Regardless of the cost.
There is no monetary threshold above or below which the state will turn a blind eye, here. Because the cost of obedience is limitless.
But only non-criminals are made to pay it.
The hapless victim of a cat-snatch who can’t afford to have a replacement cat installed – a couple hundred bucks on the low end, if he is lucky enough to own an older model car that only has one converter – and let’s say he puts a cheap section of pipe in place, even if just temporarily, in order to be able to keep on driving – runs the risk of being identified as cat-less by roadside emissions sniffers, which can tell when a cat-less car passes by.
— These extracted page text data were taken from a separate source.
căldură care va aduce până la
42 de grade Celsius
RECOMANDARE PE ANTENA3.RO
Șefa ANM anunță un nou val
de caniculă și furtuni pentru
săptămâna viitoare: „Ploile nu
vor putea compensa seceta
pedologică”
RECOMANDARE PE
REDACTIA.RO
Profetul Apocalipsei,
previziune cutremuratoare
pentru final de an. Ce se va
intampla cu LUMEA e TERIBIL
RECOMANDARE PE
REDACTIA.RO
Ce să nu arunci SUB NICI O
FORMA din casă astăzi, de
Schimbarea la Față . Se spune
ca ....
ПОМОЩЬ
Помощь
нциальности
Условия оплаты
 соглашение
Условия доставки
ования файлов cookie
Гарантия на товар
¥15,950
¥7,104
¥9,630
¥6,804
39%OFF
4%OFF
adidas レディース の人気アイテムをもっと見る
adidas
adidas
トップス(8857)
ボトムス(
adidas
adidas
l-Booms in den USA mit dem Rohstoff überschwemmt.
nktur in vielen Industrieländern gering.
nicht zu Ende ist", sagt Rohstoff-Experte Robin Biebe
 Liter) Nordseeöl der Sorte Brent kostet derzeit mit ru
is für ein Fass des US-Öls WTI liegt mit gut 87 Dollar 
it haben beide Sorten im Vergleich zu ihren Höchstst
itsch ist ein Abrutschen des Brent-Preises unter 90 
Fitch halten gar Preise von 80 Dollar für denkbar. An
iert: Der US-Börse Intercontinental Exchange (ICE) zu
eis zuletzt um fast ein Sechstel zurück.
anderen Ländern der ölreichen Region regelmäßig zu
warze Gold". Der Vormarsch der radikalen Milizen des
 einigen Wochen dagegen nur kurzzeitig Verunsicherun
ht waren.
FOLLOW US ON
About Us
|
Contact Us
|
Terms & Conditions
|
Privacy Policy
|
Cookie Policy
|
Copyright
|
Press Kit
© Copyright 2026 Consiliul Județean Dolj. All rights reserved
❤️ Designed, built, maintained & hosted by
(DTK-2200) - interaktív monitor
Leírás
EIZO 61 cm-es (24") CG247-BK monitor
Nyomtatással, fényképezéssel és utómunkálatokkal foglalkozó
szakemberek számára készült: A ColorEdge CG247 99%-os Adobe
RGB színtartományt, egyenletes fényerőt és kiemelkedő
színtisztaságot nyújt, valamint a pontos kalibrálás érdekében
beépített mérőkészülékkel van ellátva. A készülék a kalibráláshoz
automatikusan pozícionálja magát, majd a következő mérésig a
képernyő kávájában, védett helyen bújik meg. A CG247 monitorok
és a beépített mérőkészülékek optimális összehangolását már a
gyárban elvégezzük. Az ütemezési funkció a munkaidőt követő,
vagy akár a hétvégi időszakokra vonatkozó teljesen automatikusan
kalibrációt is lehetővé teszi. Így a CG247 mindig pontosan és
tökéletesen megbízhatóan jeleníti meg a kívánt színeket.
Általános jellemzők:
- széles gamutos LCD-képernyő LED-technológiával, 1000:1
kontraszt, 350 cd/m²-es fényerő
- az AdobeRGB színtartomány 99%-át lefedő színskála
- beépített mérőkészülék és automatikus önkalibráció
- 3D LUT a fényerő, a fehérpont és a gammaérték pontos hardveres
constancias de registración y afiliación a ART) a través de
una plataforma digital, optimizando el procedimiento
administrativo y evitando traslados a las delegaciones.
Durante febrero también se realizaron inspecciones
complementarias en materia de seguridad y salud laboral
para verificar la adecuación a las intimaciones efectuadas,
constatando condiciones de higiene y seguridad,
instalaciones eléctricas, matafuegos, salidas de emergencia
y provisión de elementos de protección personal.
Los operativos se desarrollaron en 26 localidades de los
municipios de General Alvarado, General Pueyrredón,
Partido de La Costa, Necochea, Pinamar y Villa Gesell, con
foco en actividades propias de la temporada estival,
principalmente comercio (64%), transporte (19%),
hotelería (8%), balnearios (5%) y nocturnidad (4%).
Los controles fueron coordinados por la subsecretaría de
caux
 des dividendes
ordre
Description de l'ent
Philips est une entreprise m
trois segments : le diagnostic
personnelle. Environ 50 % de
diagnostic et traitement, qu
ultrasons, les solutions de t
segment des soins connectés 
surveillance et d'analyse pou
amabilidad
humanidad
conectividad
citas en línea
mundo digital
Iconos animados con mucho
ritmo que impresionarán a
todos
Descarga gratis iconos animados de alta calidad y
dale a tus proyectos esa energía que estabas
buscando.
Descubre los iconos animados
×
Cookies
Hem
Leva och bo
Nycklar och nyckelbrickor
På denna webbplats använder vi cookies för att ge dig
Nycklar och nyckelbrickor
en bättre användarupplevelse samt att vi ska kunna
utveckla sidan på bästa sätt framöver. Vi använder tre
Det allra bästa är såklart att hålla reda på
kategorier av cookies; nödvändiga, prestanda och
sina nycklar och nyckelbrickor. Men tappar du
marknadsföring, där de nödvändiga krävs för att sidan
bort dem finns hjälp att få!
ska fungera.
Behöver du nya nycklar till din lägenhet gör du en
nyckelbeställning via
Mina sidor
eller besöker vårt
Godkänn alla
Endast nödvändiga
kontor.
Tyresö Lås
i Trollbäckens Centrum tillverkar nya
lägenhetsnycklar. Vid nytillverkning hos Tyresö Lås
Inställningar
A camera screenshots the offending car’s license plate and the owner is sent a letter requiring him to bring the car in for what is styled “smog check.” Which the car must pass – regardless of cost – in order for it to be anointed as legally usable.
The cat-less car’s owner must either pay to have a new cat (and peripherals, such as oxygen sensors, which often get snatched along with the cat) installed in order to be allowed to continue using his vehicle or run the risk of being caught using it illegally, sans renewed registration and up-to-date “smog” certification.
If he flouts that law – and gets caught – the consequences are considerably more serious than those faced by the thief who stole the cat in the first place. Especially because the likelihood of the cat-theft-victim being caught is much greater.
In this case, the state is vigilant, constantly looking for such scofflaws via a network of cameras and ALPRs (automated license plate readers).